Rede von Bernhard Löffler, DGB-Regionsgeschäftsführer Nordwürttemberg, auf der 324. Montagsdemo am 6.6.2016

Für Geld mach ich alles Platt

Verfehlte Bahnpolitik – Stellenabbau bei der DB-Cargo

Liebe Freundinnen und Freunde, liebe Kolleginnen und Kollegen,
es ist schön, mal wieder bei euch zu sein und danke für die Einladung, zu euch zu sprechen. Aber es gibt auch genügend Grund – aus gewerkschaftlicher Sicht – mal wieder die DB und ihr Missmanagement zu kritisieren.
Ihr habt es sicher schon mitbekommen: Der Vorstand der DB Cargo – eine der vielen Bahngesellschaften – plant den Kahlschlag im eigenen Betrieb und auf dem Rücken der Beschäftigten, allerdings in ihrem sogenannten „Zukunftskonzept“ auch zu Lasten kleiner und mittlerer Firmen, sowie strukturschwacher Regionen.

Vor allem der Arbeitsplatzabbau ist ein Schlag ins Gesicht der Beschäftigten. Es sind doch die Beschäftigten, die dafür sorgen, dass das Unternehmen funktioniert. Das beweisen mehr als 800.000 Überstunden! Gesundschrumpfen, sparen auf Teufel-komm-raus und die „Schwarze Null“ sind leider keine neuen oder unbekannten Erscheinungen der letzten Jahre. Allerdings – bei all diesen Plänen fehlt es an Sinn und Verstand. Mir konnte noch niemand erklären, wieso ein Staat, eine Kommune oder eine Stadt, die keine Investitionen mehr tätigt, handlungsfähig bleiben soll.

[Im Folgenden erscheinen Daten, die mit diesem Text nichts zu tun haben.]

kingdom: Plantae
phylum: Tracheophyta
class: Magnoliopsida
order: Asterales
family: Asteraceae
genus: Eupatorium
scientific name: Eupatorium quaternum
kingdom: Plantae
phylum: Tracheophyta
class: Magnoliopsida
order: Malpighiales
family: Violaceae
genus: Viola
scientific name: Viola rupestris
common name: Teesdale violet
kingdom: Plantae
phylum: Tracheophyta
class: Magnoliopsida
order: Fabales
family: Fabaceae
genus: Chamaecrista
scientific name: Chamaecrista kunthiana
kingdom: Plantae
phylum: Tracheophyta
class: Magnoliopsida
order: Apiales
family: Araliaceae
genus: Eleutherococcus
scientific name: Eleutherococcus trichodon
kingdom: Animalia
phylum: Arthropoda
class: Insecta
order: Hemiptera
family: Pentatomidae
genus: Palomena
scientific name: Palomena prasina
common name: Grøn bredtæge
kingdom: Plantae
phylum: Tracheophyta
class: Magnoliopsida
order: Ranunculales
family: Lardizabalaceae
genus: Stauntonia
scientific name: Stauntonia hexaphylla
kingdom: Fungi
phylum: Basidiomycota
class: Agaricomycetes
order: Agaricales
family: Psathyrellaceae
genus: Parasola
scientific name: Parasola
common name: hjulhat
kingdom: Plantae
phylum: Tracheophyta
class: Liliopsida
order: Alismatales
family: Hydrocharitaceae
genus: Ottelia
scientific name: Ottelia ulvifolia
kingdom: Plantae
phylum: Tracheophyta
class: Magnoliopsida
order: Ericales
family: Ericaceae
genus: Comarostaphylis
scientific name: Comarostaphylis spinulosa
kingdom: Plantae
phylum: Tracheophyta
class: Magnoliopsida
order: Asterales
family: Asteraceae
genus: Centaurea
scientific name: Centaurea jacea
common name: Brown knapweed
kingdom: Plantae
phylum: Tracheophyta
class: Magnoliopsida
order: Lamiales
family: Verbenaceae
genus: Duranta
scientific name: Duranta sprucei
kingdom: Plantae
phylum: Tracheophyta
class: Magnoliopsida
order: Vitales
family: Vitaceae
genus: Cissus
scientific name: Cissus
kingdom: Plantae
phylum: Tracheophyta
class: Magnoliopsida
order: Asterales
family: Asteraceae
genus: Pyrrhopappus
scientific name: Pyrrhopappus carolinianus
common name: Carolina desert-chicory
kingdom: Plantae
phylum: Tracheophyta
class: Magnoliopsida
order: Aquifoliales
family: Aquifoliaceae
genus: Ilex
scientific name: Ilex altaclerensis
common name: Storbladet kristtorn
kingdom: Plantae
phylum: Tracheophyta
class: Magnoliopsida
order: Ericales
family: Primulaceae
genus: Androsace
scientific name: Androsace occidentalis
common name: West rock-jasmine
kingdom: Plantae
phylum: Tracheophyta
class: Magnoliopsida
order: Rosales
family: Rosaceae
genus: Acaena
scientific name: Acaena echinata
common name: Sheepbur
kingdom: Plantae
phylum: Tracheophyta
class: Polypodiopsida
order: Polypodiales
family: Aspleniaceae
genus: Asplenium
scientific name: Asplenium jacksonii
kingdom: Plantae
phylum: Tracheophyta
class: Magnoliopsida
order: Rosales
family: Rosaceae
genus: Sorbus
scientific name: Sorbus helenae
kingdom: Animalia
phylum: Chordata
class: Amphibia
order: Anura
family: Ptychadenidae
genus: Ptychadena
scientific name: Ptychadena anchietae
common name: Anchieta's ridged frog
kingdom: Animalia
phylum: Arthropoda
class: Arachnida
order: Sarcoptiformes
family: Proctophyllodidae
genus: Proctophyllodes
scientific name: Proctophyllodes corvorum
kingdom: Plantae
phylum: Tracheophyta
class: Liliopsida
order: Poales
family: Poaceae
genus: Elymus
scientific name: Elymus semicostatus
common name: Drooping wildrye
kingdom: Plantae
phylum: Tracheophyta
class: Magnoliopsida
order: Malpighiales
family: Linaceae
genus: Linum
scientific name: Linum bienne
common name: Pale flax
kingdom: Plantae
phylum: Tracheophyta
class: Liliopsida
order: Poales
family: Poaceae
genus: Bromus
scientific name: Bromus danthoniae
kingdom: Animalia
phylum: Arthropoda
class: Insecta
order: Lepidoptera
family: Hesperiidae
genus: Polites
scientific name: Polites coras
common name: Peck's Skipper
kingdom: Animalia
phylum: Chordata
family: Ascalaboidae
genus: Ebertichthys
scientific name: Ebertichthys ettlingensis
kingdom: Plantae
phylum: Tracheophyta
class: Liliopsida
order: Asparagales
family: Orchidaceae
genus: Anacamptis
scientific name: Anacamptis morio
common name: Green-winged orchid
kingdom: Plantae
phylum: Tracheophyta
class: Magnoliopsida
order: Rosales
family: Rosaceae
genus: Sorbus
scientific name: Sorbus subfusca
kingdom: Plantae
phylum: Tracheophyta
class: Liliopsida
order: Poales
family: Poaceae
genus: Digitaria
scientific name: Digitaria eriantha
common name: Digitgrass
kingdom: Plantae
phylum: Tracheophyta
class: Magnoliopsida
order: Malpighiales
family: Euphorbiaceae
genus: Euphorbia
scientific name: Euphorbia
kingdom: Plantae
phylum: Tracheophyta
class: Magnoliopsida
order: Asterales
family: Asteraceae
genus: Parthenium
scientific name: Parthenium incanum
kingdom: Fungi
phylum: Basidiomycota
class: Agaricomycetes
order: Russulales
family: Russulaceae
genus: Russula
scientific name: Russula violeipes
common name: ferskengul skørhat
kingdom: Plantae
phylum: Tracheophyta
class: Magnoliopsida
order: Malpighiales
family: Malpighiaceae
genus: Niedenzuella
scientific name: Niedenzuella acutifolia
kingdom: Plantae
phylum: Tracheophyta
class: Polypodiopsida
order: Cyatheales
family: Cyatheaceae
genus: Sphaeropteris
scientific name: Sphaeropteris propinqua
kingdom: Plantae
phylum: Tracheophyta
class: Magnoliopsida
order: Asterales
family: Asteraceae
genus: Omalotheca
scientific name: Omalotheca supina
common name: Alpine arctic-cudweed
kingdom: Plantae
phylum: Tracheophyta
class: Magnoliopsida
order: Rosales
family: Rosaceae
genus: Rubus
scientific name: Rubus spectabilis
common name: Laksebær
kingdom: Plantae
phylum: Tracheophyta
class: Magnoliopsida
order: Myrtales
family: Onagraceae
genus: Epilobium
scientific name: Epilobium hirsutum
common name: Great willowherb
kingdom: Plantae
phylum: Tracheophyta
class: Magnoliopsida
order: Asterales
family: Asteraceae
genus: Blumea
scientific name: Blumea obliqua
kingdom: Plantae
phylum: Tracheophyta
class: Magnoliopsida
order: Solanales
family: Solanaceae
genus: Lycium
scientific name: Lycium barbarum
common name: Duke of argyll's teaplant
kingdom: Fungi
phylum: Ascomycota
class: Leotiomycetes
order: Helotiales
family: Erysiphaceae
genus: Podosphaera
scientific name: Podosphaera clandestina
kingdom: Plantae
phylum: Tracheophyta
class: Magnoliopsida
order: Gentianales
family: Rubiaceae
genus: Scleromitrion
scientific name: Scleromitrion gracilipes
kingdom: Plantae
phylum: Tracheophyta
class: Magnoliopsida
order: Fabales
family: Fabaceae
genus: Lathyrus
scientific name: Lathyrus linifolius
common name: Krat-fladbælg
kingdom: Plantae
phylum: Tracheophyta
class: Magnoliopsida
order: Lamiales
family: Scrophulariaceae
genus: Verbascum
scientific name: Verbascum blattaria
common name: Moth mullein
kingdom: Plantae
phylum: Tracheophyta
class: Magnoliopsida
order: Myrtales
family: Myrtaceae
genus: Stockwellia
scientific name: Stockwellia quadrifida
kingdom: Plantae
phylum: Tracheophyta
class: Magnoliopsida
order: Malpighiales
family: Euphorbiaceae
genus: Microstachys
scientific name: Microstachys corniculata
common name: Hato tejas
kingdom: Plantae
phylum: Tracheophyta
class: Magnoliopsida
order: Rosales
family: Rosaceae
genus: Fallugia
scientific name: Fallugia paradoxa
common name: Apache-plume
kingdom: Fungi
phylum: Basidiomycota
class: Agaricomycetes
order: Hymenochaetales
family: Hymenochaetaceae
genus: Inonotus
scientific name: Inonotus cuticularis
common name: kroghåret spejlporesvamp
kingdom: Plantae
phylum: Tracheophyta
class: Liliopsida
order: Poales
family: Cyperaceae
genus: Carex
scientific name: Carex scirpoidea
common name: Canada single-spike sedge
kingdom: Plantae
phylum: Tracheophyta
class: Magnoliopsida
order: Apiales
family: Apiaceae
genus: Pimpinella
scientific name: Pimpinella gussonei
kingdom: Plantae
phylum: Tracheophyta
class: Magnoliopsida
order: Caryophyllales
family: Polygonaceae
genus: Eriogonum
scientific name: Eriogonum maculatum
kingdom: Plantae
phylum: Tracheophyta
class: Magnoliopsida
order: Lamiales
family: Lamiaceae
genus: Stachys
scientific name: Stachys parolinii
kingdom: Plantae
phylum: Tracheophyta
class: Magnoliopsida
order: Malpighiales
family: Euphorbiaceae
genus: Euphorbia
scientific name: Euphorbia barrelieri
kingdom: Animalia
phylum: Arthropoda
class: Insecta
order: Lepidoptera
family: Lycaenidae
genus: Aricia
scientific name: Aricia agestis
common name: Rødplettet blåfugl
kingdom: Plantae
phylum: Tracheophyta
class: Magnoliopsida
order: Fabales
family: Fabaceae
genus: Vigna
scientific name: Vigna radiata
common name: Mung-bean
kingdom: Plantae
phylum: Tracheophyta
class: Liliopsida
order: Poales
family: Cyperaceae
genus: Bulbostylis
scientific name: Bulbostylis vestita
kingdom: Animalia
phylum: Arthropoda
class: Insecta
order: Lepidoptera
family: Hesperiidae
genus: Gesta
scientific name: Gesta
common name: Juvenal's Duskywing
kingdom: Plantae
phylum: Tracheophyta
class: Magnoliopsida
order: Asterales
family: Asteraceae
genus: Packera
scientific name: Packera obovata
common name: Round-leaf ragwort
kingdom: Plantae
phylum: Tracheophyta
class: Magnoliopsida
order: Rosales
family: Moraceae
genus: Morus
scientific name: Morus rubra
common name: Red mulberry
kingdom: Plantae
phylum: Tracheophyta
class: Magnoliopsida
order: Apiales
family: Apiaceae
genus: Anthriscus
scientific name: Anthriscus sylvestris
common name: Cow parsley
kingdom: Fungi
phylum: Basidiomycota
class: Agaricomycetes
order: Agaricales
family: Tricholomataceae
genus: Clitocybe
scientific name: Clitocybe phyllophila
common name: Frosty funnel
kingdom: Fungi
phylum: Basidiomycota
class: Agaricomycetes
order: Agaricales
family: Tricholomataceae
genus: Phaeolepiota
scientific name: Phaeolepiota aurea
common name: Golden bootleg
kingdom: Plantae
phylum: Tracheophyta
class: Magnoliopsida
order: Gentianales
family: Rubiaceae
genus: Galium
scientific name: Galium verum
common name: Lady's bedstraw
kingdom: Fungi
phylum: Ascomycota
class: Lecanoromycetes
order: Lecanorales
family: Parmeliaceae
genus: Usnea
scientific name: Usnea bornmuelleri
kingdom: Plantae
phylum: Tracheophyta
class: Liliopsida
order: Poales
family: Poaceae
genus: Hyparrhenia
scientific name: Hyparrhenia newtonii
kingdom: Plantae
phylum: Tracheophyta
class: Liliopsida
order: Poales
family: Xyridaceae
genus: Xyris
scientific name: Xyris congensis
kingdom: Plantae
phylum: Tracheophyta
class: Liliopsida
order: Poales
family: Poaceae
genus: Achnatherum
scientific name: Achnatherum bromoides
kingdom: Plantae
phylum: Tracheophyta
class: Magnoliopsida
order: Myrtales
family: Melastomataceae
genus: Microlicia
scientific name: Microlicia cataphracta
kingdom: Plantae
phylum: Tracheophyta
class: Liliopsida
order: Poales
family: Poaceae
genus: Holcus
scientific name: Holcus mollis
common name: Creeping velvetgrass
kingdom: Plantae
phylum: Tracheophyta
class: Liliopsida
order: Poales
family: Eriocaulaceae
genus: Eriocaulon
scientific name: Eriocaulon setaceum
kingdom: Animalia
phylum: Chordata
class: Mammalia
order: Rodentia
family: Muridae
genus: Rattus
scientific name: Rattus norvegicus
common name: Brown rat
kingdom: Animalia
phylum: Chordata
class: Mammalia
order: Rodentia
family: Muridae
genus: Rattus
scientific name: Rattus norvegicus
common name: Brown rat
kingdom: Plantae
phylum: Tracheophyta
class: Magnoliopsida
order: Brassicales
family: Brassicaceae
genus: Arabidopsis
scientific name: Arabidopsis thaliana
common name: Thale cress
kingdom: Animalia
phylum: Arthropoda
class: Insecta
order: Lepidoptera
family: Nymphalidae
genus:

Und das gilt selbstverständlich auch für die DB Cargo: Wie soll das gehen und wie soll der Betrieb funktionieren, wenn die Grundlage, nämlich Infrastruktur, Menschen, die die Arbeit machen, Erneuerungen usw. aufgegeben werden? Nichts anderes passiert nun bei der DB Cargo. Das Management beschließt einen neuen Kurs und der heißt: Kahlschlag im Gütergeschäft. Natürlich kann man fragen, wieso treffen die Verantwortlichen solche Entscheidungen?

Die Antwort ist sehr einfach: Die DB Cargo hat in den letzten Jahren ihren Apparat aufgebläht und Manager eingestellt, die schlicht gesagt von Tuten und Blasen keine Ahnung haben und ihr Handwerk nicht beherrschen. Da werden keine Zielumsätze angestrebt, stattdessen wird die Effizienz einzelner Waggons berechnet.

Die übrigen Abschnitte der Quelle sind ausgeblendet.